1. Rudolf von Ems – Autor der Erzählung „Der guote Gêrhart“

Ein Händler, der sein gesamtes Handelsgut hergibt, um[1] Gefangenen die Freiheit zu schenken; ein Nichtadeliger, der zum Herrscher über England erhoben wird, doch wieder zu seinem Kaufmannsstand zurückkehrt; ein Kaufmann, dessen Lebensgeschichte einen Kaiser in tiefe Reue stürzt – hinter der außergewöhnlichen Dichtung „Der guote Gêrhart“ steht ein großer Dichter des Mittelalters.

Über Rudolf von Ems’ Leben ist nur wenig bekannt. Er stammte aus einer Adelsfamilie, die in Vorarlberg ihren Wohnsitz hatte und starb – Vermutungen zufolge – als Begleiter des Königs Konrad IV auf einem Kriegszug in Italien.

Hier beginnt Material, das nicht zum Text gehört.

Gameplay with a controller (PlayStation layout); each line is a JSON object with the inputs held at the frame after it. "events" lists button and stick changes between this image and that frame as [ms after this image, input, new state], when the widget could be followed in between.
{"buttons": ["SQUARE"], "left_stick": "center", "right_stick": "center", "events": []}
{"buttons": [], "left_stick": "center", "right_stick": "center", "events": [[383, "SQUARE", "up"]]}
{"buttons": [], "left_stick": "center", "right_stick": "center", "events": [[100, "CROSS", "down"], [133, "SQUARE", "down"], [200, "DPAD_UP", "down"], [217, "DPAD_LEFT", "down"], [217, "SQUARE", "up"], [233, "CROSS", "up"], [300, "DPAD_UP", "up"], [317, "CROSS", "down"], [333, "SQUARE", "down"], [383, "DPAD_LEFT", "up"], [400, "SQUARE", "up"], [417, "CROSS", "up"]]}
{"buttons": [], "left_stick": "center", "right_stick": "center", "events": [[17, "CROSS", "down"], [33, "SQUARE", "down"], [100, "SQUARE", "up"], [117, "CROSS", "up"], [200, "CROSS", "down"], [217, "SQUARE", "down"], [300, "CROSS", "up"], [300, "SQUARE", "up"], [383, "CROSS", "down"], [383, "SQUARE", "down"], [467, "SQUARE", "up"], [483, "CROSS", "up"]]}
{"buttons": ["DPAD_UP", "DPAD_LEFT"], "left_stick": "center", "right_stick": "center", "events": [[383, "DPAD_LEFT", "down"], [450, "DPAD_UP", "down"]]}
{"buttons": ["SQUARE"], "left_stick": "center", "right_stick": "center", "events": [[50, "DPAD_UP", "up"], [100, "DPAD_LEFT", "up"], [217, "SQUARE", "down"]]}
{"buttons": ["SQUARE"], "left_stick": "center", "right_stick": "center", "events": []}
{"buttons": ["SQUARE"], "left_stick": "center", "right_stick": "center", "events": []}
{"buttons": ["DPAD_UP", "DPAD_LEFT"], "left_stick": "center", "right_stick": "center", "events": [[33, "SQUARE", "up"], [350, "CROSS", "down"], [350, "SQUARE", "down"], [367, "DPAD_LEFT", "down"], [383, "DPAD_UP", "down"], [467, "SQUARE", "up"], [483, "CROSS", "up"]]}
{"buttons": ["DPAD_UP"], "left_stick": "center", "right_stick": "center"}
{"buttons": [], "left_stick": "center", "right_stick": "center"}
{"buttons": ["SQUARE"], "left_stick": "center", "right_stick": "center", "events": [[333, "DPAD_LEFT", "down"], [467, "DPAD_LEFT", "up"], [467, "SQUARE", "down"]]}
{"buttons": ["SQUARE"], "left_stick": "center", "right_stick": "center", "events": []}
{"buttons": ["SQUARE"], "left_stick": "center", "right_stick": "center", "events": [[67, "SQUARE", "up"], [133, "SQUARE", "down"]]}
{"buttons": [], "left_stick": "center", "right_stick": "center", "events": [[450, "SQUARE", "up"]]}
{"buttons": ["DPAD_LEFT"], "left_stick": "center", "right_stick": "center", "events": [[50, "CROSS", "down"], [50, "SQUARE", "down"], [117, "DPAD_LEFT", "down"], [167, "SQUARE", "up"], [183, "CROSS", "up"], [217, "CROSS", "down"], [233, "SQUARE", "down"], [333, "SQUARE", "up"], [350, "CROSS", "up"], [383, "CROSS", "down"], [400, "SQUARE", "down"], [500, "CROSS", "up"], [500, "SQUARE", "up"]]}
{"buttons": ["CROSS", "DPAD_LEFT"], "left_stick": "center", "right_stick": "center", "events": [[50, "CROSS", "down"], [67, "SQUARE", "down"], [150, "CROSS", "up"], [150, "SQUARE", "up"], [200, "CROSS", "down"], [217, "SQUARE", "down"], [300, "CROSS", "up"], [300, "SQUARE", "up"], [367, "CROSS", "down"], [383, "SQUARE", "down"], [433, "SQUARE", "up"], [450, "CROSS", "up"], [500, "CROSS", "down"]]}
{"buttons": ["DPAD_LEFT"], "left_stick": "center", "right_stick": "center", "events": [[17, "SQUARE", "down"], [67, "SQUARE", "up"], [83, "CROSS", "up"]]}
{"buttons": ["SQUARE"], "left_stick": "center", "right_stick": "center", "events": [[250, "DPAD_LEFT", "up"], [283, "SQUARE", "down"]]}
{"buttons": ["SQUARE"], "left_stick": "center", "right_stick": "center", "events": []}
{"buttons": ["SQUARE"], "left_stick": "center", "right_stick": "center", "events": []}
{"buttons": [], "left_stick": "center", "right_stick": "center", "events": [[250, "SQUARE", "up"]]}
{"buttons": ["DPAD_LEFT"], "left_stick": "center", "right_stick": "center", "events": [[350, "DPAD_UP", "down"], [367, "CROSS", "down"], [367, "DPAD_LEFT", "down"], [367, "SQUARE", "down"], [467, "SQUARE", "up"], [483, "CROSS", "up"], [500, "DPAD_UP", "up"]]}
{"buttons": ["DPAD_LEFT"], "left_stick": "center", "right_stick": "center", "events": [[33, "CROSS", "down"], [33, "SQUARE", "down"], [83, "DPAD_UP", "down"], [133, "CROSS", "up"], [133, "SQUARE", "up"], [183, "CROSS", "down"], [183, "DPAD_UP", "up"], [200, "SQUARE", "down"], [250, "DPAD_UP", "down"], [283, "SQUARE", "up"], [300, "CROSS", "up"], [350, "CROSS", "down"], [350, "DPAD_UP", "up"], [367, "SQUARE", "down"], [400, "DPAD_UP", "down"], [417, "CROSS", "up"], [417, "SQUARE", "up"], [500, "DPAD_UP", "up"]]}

Neben den Legenden „Barlaam und Josaphat“ und „Eustachius“ entstammt auch „Willehalm von Orlens“ seiner Feder. Er starb noch bevor er seine Dichtung „Weltchronik“ vollenden konnte.
Doch vor allen bereits genannten Werken schrieb er die Erzählung vom guten Kaufmann Gêrhart. Den Auftrag dafür erhielt er von dem Ministerialen Rudolf von Steinach. Er konnte diese Arbeit zwischen 1220 und 1225 beenden[2] und schuf dabei sein „künstlerisch vollkommenste[s] Werk“[3].

Während Rudolf von Ems hierbei die höfische äußere Form bewahrte[4], ist der Inhalt mit einem Nichtadeligen als Helden keineswegs typisch für die zeitgenössische Literatur.

2. „Der guote Gêrhart“ – eine Inhaltszusammenfassung

Die Rahmenhandlung berichtet vom Hochmut[5] des Kaisers Otto: Als Stifter des Bistums Magdeburg hält er sich für berechtigt, Gott zu fragen, was er als Lohn für seine gute Tat erhalten werde. Gott tadelt durch einen Engel das Verhalten des Kaisers und schickt ihn zu einem Kölner Kaufmann, dessen Geschichte und Taten dem Kaiser als Vorbild dienen sollen.

Die Binnenerzählung umfasst den wörtlichen Bericht, den der demütige Kaufmann dem Kaiser gibt. Es ist die Geschichte darüber, wie Gêrhart zu dem Beinamen „der Gute“ gekommen ist.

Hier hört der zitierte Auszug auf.